KABUL, Oct. 3 — A senior Pakistani official has outrightly rejected the U.S. and western media reports about the presence of senior Afghan Taliban leaders in Balouchistan.
Pakistani newspapers quoted Mohammad Aslam Raisani, chief minister of Baluchistan province, on Thursday that reports about presence of Mullah Mohammad Omar and other Afghan Taliban leaders in Balouchistan’s provincial capital Quetta or its suburbs are “baseless and just a rumor.”
The rejection came on the heels of an angry uproar in Pakistan over a recent report in the London-based newspaper, The Sunday Times, saying that U.S. officials believed that the Taliban leader, Mullah Omar, and other leaders of his group are hiding in Quetta city of Balouchistan.
Quetta and its suburban areas in Pakistan’s southwestern Balouchistan province are close to Afghanistan’s southern Kandahar province, which is considered to be the heartland of Afghan Taliban militants.
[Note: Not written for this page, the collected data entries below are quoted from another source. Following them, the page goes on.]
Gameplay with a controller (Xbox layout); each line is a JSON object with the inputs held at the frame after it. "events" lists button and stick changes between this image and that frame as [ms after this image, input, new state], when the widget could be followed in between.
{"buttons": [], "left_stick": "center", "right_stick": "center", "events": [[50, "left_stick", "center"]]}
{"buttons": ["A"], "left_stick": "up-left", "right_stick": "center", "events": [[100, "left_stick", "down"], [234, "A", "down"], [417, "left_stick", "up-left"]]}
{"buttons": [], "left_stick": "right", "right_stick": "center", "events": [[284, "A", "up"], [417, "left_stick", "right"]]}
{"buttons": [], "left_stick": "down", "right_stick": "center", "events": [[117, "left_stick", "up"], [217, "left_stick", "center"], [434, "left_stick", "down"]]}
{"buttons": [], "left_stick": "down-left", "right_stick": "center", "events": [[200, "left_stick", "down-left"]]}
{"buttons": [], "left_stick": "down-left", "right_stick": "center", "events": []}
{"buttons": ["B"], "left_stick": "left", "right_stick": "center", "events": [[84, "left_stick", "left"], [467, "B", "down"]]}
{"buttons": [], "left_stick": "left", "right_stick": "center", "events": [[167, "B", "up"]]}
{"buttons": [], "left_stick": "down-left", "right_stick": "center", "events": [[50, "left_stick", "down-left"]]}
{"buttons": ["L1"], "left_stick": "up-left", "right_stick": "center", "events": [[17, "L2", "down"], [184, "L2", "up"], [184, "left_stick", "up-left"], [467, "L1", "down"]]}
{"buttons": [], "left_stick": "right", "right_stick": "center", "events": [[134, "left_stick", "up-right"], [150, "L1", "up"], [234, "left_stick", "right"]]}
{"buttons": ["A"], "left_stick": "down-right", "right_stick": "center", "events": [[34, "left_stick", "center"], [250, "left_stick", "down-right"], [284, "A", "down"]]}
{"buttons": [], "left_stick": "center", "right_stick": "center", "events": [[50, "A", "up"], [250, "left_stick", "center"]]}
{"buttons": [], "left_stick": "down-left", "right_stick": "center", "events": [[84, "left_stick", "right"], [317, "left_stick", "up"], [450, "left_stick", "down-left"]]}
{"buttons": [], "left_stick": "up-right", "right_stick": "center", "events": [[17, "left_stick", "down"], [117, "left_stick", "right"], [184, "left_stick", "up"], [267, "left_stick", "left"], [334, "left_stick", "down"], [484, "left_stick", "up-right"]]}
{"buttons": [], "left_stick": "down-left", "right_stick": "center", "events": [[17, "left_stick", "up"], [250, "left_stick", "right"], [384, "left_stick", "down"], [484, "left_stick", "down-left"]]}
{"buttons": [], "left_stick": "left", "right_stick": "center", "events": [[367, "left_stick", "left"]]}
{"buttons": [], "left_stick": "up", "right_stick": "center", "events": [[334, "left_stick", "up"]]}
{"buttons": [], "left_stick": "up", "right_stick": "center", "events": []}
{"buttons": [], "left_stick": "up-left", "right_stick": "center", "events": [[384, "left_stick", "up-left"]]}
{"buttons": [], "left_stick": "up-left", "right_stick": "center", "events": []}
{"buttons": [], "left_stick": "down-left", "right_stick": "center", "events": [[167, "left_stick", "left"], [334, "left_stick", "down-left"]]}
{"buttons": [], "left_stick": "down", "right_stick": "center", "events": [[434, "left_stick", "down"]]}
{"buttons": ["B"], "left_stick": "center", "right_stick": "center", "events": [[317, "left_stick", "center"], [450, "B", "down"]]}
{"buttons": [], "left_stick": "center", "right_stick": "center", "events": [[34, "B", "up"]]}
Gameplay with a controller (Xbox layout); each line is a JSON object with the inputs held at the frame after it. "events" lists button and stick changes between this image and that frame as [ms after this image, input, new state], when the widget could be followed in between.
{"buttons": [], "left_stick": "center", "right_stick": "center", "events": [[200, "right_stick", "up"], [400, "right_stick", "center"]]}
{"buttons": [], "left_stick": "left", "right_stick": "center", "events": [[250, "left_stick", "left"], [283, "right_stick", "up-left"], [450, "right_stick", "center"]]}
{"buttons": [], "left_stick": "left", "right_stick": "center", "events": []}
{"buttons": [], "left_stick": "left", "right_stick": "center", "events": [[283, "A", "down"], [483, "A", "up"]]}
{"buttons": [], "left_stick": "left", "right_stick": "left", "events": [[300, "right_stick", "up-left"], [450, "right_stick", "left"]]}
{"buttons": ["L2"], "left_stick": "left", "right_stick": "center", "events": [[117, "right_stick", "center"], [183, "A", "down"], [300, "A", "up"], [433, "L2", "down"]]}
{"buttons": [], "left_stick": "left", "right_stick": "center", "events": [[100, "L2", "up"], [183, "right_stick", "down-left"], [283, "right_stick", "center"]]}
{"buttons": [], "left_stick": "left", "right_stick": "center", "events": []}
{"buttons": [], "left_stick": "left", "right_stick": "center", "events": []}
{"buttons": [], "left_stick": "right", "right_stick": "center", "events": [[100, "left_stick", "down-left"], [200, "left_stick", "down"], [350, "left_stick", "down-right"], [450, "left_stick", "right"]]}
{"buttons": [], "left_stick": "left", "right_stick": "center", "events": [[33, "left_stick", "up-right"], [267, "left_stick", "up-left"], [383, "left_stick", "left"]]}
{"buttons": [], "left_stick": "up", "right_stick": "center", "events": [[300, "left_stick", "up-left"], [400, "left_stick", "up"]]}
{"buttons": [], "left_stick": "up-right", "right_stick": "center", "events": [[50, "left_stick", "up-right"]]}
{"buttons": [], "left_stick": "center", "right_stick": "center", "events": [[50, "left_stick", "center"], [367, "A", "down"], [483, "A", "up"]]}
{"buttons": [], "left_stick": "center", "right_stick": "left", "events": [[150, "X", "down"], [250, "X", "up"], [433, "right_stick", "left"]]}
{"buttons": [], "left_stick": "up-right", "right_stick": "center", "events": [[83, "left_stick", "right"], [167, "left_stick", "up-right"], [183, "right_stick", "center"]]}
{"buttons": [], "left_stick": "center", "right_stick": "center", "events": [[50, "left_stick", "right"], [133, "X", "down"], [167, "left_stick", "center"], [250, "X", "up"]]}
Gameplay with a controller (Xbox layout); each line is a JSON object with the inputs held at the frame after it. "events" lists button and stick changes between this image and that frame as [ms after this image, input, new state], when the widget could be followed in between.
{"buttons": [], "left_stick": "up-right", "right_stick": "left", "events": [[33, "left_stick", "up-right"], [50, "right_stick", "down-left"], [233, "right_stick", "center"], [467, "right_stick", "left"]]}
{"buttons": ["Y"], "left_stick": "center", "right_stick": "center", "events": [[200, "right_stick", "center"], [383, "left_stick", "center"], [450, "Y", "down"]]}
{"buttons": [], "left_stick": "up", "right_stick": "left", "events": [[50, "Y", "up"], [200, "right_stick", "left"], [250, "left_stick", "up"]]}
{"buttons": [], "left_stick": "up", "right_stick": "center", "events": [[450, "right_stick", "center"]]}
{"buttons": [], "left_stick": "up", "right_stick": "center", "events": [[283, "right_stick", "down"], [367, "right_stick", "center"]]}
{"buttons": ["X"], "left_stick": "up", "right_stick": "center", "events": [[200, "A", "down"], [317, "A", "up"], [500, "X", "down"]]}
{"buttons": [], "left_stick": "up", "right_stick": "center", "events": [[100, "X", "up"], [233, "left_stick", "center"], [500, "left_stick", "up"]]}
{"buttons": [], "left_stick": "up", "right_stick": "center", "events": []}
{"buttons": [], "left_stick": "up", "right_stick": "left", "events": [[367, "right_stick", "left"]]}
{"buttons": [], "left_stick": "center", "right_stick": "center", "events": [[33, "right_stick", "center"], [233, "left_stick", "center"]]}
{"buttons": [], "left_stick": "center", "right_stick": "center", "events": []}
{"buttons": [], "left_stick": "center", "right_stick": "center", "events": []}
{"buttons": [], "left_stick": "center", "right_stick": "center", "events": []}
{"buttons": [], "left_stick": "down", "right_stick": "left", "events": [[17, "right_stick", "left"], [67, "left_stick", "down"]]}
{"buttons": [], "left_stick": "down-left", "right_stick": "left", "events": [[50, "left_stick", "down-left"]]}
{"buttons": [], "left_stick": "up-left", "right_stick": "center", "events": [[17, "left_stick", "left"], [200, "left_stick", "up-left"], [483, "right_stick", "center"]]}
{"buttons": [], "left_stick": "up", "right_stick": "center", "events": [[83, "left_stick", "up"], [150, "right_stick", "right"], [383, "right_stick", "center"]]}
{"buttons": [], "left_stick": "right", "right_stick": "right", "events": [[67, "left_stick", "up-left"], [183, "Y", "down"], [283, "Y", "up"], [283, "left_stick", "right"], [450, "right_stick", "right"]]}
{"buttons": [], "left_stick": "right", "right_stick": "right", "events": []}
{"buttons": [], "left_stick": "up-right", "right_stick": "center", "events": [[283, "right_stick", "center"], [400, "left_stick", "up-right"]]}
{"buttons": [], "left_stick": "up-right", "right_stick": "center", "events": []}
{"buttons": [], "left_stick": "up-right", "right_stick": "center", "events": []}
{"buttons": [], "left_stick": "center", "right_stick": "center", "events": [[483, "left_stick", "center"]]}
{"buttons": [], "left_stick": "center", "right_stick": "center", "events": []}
The British newspaper said the Quetta Shura (council) of Afghan Taliban, including the inner core of Afghan Taliban leaders, is based in Quetta from where it regulates Jihadist activities in southern Afghanistan.
“Quetta Shura is high on Washington’s list,” U.S. ambassador to Pakistan, Anne W. Patterson, said on Wednesday.
“In the past, we focused on al-Qaida because they were a threat to us. The Quetta Shura mattered less to us because we had no troops in the region,” Patterson said in an interview with The Washington Post.
U.S. officials, according to The Sunday Times, maybe consider drone strikes or commando action in Quetta to crack down the Afghan insurgent leaders.
It said U.S. officials had reports that Islamabad contemplated to shift the Taliban leaders from Quetta to Karachi where it would be difficult for the United States to carry out drone attacks.
The change of mind in upper U.S. power echelon follows a spate of Taliban attack in Afghanistan, particularly in the southern provinces, in which heavy losses were inflicted on the international coalition forces.
Two major U.S. and British operations in Helmand, bordering Pakistan’s Balouchistan province, in recent months failed to create any significant dint in Taliban’s might.
Rather, the insurgents have got more hardened in their resilience, escalating their operations to new swaths of Afghanistan’s territory.
Similarly, Michael Semple, a former UN official who formerly worked in Afghanistan and is now based in Islamabad, describes Quetta-based Afghan refugee camps as a “great reserve army” for the Taliban. He claimed the Taliban have support from the mosques and madrassas (seminaries) in the area.
Raisani says if Washington carries out drone attack in Balouchistan, the backlash of the possible attacks would make the supply line for NATO forces in Afghanistan highly insecure.
NATO is carrying out logistic supplies for its troops in Afghanistan through Pakistan. One of the two routes for these supplies passes through Balouchistan, particularly Quetta.
After scores of attacks on supply convoys in recent months, the international coalition has begun to explore alternate routes for its supplies.
Washington has already signed an agreement with Moscow under which military supplies will flow to Afghanistan through the Russian soil. Other Pakistani officials have also aired views similar to those of Raisani about possible U.S. attacks in Quetta.
Major General Salim Nawaz, the chief of Frontier Corps (FC) paramilitary forces in Balouchistan, told media the other day that if Washington had any evidence about presence of Mullah Omar and other Taliban leaders in Quetta it should share with Pakistan.
Pakistan, he said, is capable to take action on its own. He ruled out the presence of Taliban leaders in Quetta or the existence of Quetta Shura.
Earlier, Pakistan’s interior minister, Rehman Malik, had ruled out presence of the Afghan Taliban leaders, including Mullah Omar, in Quetta.
Last week, Pakistani newspapers quoted him as pledging to keep the United States out of Balouchistan “at all costs.”